What is expected:
Produce word for word the lines of the data below running from the one that has "right shoulder: (1430, 1311)" to the one that has "right front paw: (234, 186)", inclusive, and no others.

Stored dataset items
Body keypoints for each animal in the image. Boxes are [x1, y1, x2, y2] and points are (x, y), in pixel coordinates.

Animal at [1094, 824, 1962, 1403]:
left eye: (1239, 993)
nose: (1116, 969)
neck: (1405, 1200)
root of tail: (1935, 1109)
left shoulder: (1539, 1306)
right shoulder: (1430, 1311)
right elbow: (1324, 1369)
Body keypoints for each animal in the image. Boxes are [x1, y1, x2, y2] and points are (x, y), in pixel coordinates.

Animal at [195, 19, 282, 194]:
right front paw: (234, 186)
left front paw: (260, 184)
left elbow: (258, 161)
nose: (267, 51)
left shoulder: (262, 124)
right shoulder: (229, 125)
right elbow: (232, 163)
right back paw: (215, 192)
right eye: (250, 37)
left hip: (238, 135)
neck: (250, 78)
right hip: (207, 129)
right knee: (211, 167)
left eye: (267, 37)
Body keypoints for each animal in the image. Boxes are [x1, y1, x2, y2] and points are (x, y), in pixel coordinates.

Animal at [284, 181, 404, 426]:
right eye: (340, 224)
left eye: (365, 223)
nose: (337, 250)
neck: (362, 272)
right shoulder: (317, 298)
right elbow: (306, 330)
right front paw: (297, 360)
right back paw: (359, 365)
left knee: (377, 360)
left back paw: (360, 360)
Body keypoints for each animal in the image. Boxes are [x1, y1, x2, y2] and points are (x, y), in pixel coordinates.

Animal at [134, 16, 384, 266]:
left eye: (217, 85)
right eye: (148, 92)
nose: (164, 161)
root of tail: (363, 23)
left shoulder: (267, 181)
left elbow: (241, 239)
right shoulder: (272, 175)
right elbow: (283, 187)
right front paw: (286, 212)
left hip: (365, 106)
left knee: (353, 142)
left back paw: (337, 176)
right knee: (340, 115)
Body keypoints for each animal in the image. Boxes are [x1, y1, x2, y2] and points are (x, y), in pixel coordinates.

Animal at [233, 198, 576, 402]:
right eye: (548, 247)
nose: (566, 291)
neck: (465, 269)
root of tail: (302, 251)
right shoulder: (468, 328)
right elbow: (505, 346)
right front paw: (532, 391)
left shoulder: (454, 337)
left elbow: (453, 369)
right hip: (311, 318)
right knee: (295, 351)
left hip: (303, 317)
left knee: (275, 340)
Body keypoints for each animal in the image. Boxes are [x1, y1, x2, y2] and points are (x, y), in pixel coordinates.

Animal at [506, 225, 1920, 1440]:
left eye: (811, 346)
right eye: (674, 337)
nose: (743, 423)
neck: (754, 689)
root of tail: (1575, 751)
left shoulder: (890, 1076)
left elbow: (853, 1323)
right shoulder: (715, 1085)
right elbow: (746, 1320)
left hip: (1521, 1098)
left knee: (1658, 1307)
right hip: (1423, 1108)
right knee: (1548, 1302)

Response below:
right shoulder: (1430, 1311)
right elbow: (1324, 1369)
Body keypoints for each animal in the image. Boxes are [x1, y1, x2, y2] and points are (x, y), in pixel coordinates.

Animal at [195, 19, 282, 194]:
right front paw: (234, 186)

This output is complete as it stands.